• [Items listed in a dataset]:
## BEGIN

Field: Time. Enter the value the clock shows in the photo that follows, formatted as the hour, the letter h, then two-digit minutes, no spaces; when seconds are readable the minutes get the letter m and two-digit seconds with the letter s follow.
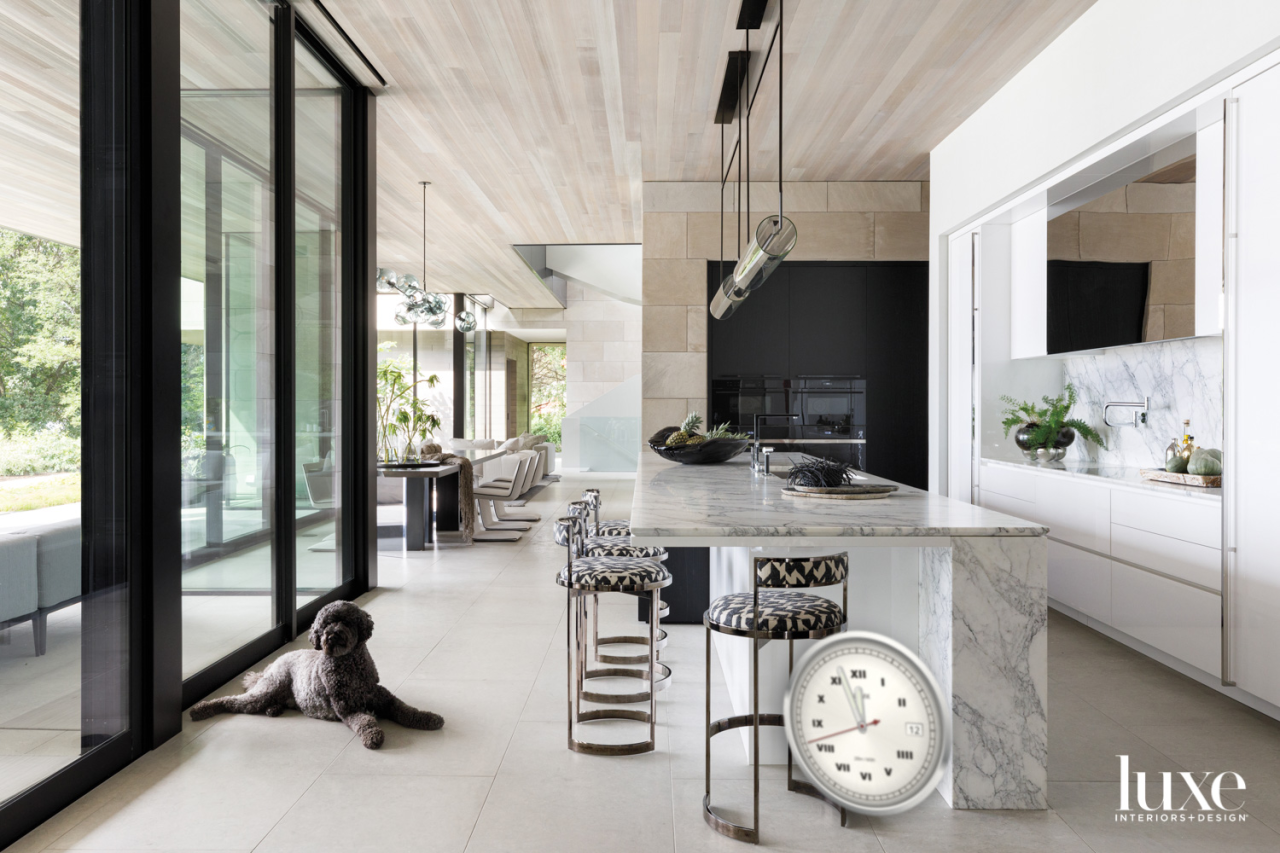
11h56m42s
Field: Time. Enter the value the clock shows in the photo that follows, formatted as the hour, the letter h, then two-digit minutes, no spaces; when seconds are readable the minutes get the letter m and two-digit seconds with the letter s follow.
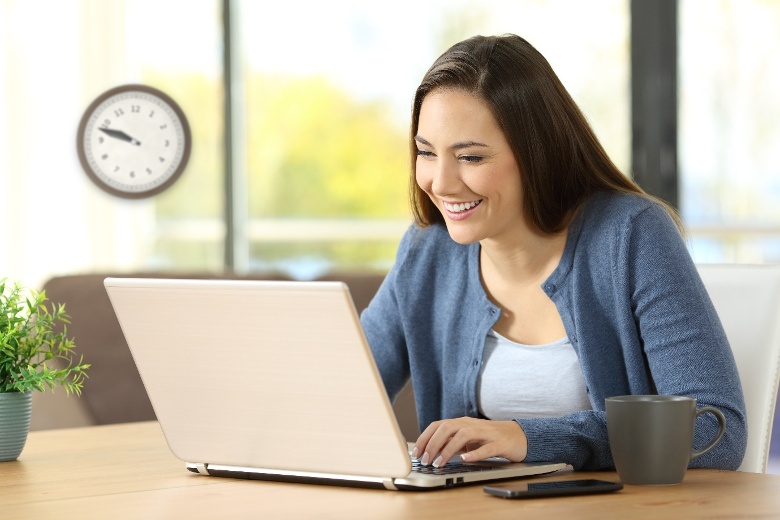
9h48
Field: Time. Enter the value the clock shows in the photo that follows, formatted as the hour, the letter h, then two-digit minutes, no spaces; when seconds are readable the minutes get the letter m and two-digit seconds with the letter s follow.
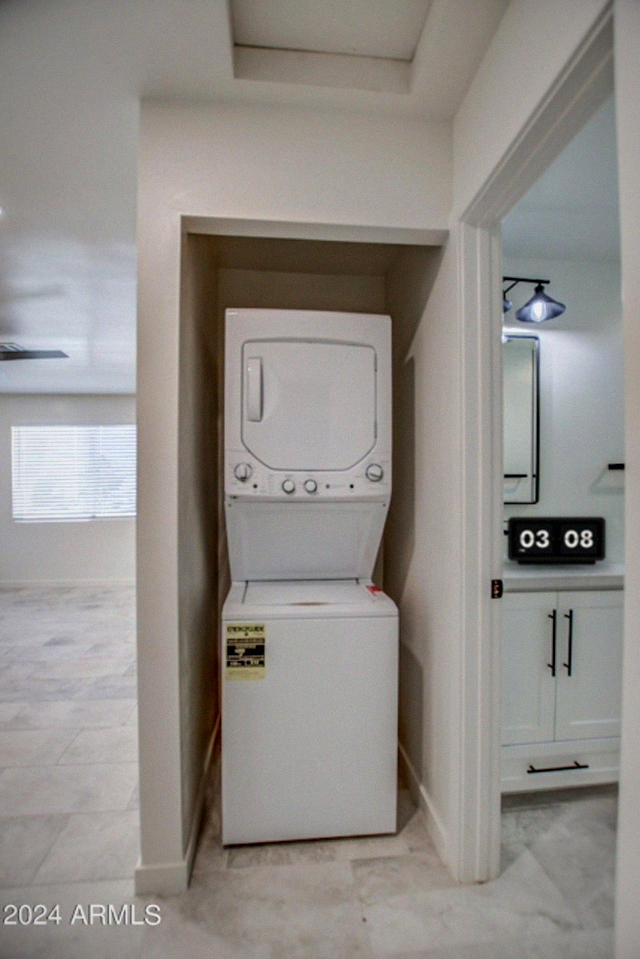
3h08
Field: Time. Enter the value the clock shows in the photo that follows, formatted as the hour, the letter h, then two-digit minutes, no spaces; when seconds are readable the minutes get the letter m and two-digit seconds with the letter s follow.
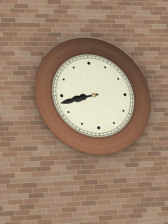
8h43
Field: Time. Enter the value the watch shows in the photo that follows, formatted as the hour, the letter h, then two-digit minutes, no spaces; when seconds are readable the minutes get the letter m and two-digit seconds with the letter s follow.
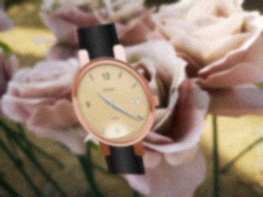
10h21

## END

• [THE EXERCISE]:
Give the listing above as a numbered list with no blank lines, leaving out the pictures.

• [RESULT]:
1. Field: Time. Enter the value the clock shows in the photo that follows, formatted as the hour, the letter h, then two-digit minutes, no spaces; when seconds are readable the minutes get the letter m and two-digit seconds with the letter s follow.
2. 11h56m42s
3. Field: Time. Enter the value the clock shows in the photo that follows, formatted as the hour, the letter h, then two-digit minutes, no spaces; when seconds are readable the minutes get the letter m and two-digit seconds with the letter s follow.
4. 9h48
5. Field: Time. Enter the value the clock shows in the photo that follows, formatted as the hour, the letter h, then two-digit minutes, no spaces; when seconds are readable the minutes get the letter m and two-digit seconds with the letter s follow.
6. 3h08
7. Field: Time. Enter the value the clock shows in the photo that follows, formatted as the hour, the letter h, then two-digit minutes, no spaces; when seconds are readable the minutes get the letter m and two-digit seconds with the letter s follow.
8. 8h43
9. Field: Time. Enter the value the watch shows in the photo that follows, formatted as the hour, the letter h, then two-digit minutes, no spaces; when seconds are readable the minutes get the letter m and two-digit seconds with the letter s follow.
10. 10h21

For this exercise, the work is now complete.